The current mayor, Eric Feichthaler, resigned earlier this year in order to run for the District 1 County Commission seat. He narrowly lost the Republican primary last month to incumbent Bob Janes.
Although the resignation is effective Nov. 18, the city council can choose to reappoint Feichthaler as mayor until his term expires in November 2009.
Two council members, Tim Day and Derrick Donnell, said they want to keep Feichthaler as mayor to maintain the continuity of the council.
“We would flow more smoothly if we just left him here,” Day said at the council’s meeting Monday. “I would like to afford him the opportunity to fill out his term.”
In previous statements, Feichthaler has said he would not accept reappointment, and he reiterated those sentiments Monday.
“I don’t think it’s fair to the people for all the certainty I tried to give,” he said.
If Feichthaler is not reappointed, the council may choose to hold a special election or appoint someone to the post. Council members may also opt to appoint someone from the dais to the mayor’s chair, but that would leave another seat for the council to fill by appointment or special election.

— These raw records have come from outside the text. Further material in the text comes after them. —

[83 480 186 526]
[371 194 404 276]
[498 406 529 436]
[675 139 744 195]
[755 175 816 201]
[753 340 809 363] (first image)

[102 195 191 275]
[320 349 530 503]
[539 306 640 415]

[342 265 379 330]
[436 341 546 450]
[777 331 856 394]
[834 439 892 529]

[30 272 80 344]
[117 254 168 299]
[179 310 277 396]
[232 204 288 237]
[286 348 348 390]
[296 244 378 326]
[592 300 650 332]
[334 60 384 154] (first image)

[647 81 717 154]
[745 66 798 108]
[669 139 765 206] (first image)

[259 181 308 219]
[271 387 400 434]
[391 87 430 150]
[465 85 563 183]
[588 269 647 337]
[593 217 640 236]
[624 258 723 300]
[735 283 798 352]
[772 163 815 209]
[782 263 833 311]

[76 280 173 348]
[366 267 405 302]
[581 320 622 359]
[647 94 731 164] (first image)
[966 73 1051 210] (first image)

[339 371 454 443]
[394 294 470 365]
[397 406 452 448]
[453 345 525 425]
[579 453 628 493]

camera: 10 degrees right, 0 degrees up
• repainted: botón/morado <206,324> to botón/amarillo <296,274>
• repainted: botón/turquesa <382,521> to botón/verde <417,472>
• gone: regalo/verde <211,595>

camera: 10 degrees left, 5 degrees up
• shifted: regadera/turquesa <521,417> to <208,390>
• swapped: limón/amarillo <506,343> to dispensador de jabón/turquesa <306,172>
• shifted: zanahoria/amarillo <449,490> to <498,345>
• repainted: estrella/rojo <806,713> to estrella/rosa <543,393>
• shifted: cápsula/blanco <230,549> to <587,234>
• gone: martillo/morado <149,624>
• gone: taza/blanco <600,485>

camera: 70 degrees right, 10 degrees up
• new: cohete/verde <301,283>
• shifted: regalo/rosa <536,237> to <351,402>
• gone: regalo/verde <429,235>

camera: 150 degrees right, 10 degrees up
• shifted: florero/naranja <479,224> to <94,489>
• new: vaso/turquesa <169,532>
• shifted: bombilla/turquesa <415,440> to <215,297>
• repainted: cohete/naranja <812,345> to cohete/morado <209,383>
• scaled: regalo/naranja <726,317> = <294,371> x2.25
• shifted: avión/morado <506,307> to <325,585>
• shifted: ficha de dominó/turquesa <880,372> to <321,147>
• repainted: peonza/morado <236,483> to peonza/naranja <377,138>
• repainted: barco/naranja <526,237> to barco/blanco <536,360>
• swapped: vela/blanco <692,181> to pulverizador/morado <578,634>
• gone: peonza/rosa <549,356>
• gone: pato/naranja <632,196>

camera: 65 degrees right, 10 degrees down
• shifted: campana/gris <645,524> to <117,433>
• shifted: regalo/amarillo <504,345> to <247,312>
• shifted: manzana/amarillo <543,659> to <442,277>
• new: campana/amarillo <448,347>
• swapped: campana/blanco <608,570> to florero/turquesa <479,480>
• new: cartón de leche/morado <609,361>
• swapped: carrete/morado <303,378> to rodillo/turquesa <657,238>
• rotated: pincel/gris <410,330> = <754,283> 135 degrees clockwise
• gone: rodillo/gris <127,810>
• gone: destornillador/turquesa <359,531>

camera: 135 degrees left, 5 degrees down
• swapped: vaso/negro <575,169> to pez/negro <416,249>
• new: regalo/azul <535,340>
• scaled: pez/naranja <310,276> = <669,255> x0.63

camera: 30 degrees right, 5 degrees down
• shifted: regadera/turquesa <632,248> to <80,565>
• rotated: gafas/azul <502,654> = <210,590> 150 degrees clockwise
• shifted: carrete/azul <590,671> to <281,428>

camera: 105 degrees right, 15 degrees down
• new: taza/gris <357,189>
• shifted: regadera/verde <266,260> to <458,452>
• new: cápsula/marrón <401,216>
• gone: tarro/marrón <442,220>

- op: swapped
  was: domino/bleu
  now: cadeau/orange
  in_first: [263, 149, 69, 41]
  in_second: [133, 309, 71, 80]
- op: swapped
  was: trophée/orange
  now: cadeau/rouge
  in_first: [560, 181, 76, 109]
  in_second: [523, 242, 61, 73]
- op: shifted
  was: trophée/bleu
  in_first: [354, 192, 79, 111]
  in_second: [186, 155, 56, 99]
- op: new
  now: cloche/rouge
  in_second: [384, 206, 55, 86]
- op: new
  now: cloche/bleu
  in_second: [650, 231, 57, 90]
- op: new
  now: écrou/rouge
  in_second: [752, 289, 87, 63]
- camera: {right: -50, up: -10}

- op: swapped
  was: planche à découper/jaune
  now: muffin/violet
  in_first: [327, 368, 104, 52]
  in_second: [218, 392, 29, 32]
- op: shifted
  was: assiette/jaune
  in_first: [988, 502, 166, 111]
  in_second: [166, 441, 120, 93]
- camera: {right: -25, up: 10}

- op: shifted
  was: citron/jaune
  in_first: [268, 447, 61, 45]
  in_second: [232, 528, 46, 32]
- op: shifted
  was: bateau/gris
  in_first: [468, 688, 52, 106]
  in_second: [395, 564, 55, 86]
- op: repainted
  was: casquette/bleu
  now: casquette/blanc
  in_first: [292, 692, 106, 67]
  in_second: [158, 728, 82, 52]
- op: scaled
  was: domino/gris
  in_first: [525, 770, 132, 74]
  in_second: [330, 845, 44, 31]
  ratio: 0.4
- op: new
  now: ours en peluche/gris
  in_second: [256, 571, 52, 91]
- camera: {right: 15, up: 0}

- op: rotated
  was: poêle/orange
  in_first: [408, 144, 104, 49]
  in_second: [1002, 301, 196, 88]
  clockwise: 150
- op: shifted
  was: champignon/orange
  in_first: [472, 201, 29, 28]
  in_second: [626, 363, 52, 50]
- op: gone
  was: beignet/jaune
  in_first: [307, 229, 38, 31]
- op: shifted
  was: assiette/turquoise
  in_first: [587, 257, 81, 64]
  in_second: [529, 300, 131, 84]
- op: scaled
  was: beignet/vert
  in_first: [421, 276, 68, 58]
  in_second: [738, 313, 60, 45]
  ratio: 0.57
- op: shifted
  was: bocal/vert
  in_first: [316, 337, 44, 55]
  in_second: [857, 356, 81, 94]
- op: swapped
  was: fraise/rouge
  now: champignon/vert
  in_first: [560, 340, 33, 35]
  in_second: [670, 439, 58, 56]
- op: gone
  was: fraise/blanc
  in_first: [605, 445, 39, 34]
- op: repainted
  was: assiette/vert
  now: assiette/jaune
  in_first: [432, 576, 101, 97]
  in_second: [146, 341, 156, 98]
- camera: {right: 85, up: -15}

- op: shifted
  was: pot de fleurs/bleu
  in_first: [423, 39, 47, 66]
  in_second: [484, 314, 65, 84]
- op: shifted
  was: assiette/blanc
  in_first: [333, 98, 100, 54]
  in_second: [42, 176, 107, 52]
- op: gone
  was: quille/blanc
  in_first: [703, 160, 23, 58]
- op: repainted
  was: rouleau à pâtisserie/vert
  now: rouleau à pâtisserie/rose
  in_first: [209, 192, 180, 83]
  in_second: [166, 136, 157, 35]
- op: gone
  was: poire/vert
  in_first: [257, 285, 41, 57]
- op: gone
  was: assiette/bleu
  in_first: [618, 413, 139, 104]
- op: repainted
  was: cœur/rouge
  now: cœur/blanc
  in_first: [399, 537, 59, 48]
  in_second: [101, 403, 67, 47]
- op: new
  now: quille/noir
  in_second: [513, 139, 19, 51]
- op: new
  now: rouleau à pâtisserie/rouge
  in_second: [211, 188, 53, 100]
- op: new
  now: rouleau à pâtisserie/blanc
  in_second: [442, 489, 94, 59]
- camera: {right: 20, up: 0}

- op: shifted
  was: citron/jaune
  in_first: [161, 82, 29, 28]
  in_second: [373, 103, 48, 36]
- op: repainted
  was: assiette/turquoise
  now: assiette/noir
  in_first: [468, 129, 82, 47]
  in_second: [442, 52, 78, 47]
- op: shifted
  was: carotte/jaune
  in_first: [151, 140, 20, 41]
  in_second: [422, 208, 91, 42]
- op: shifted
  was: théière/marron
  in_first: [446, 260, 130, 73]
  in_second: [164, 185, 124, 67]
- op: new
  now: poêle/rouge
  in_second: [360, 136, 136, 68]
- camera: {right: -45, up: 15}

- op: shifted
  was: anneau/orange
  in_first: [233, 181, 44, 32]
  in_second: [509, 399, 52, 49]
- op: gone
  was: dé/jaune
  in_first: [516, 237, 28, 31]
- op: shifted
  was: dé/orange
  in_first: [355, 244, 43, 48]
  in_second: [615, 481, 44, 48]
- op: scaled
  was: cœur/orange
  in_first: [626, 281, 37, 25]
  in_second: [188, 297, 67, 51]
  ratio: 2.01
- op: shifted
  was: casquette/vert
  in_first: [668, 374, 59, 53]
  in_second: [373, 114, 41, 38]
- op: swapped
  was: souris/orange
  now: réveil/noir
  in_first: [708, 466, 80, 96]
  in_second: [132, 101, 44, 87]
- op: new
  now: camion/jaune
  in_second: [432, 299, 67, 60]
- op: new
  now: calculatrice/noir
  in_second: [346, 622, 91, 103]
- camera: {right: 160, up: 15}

Beyond the question of who will fill the seat is the question of how the council will make its selection.
Although Feichthaler would prefer to have a special election, he released a memo to council members last week outlining his plan for the selection process. His proposal calls for a standard application form and a written statement of 1,000 words or less explaining why the applicant wants to be mayor, outlining their qualifications and stating whether they intend to run for a full term as mayor in November 2009.
In his memo, Feichthaler also states he will participate in the selection process unless otherwise instructed by council. At least one council member is against his involvement.
“He shouldn’t be party to the selection,” Councilmember Pete Brandt said. “It just seems to be the best way to make a clean break.”
Brandt issued his own memo to his fellow council members Tuesday regarding his plan for the selection process. He is against a special election but calls for a standard application form along with “whatever additional information an applicant deems appropriate,” instead of an essay as in Feichthaler’s plan.
The council is slated to discuss the selection process Sept. 22.